Canicule, sécheresse, risque d’incendie… 
À quelques semaines 
de l'ouverture de la 
saison, les chasseurs 
de la Vienne doivent composer avec des conditions inédites.

Pierre Bujeau

Le7.info

Le thermomètre affiche encore plus de 35°C en ce mois d’août. A quelques semaines de l'ouverture générale de la chasse, fixée au 13 septembre, l'ambiance est, comme dans bon nombre de secteurs, inhabituelle. À la Fédération départementale des chasseurs de la Vienne, les validations de permis arrivent plus lentement que les années précédentes. Pas en raison d'une évolution de la réglementation ou d’un autre facteur, mais bien d'un contexte climatique exceptionnel. « Les gens n'ont tout simplement pas la tête à ça. Quand il fait 35 ou 40°C, on ne pense pas à aller chasser, comme on ne pense pas à aller courir ou faire les magasins », observe Maxence Ronchi, directeur de la fédération. Pour autant, ce ralentissement ne suscite pas d'inquiétude particulière. Les chasseurs amenés à intervenir dès le début de la saison, notamment pour limiter les dégâts agricoles, ont déjà renouvelé leur validation. Les autres attendent, peu enclins à sortir.


Une faune qui s'adapte

Sur le terrain, la chaleur modifie déjà le comportement de la faune sauvage. Les sangliers se réfugient dans les secteurs les plus frais ou les cultures irriguées, tandis que certaines espèces plus fragiles, comme le chevreuil, pourraient subir les conséquences d'un manque de ressources alimentaires, avec un possible « effet cohorte » qui pourrait affecter la qualité des populations sur plusieurs générations. « Les jeunes animaux disposent de moins de réserves. Lors des épisodes de sécheresse, leur développement peut être plus difficile », explique le directeur. Si aucune surmortalité n'a, pour l'instant, été constatée dans la Vienne, la fédération reste attentive à l'évolution des populations.
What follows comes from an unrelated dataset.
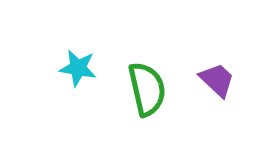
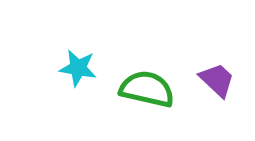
green semicircle: rotated 64 degrees counterclockwise
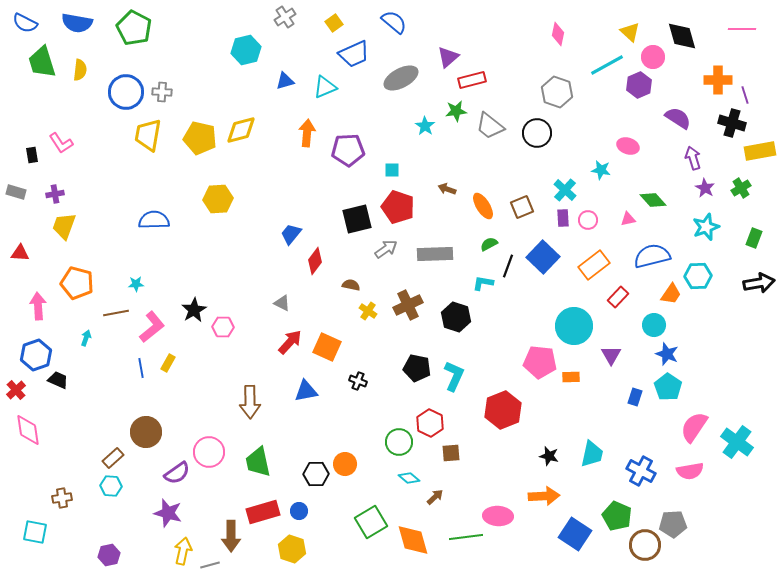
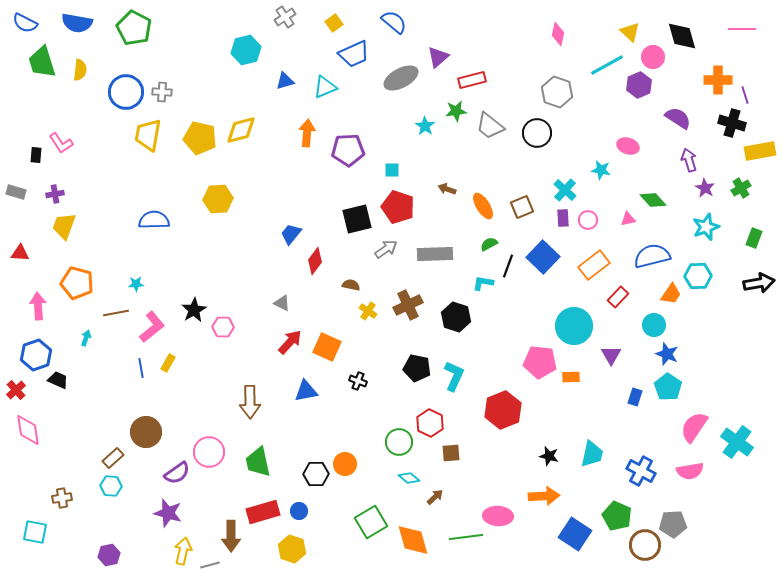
purple triangle at (448, 57): moved 10 px left
black rectangle at (32, 155): moved 4 px right; rotated 14 degrees clockwise
purple arrow at (693, 158): moved 4 px left, 2 px down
Pour autant, aucune consigne préfectorale n'est venue limiter les prélèvements. « Les plans de chasse ont été fixés avant de connaître les conditions climatiques », rappelle le directeur, qui souligne aussi le risque de dégâts agricoles en cas de moindre régulation. 


Une pétition 
qui fait parler

Alors que plusieurs centaines de milliers de personnes ont signé une pétition réclamant une suspension de la chasse pendant les fortes chaleurs, notamment après les incendies qui ont ravagé le Sud-Ouest, Maxence Ronchi appelle à éviter les réactions dictées par l'émotion. « Les chasseurs sont des gens de terrain. Ils savent très bien qu'on ne fait pas courir un chien ou que l'on ne dérange pas inutilement des animaux lorsqu'il fait 40 degrés. Il n'y a pas besoin d'un arrêté pour appliquer le bon sens. » Durant les périodes de risque d’incendie maximal, des arrêtés préfectoraux sont d'ailleurs déjà venus limiter les horaires de chasse, autorisant uniquement les sorties matinales.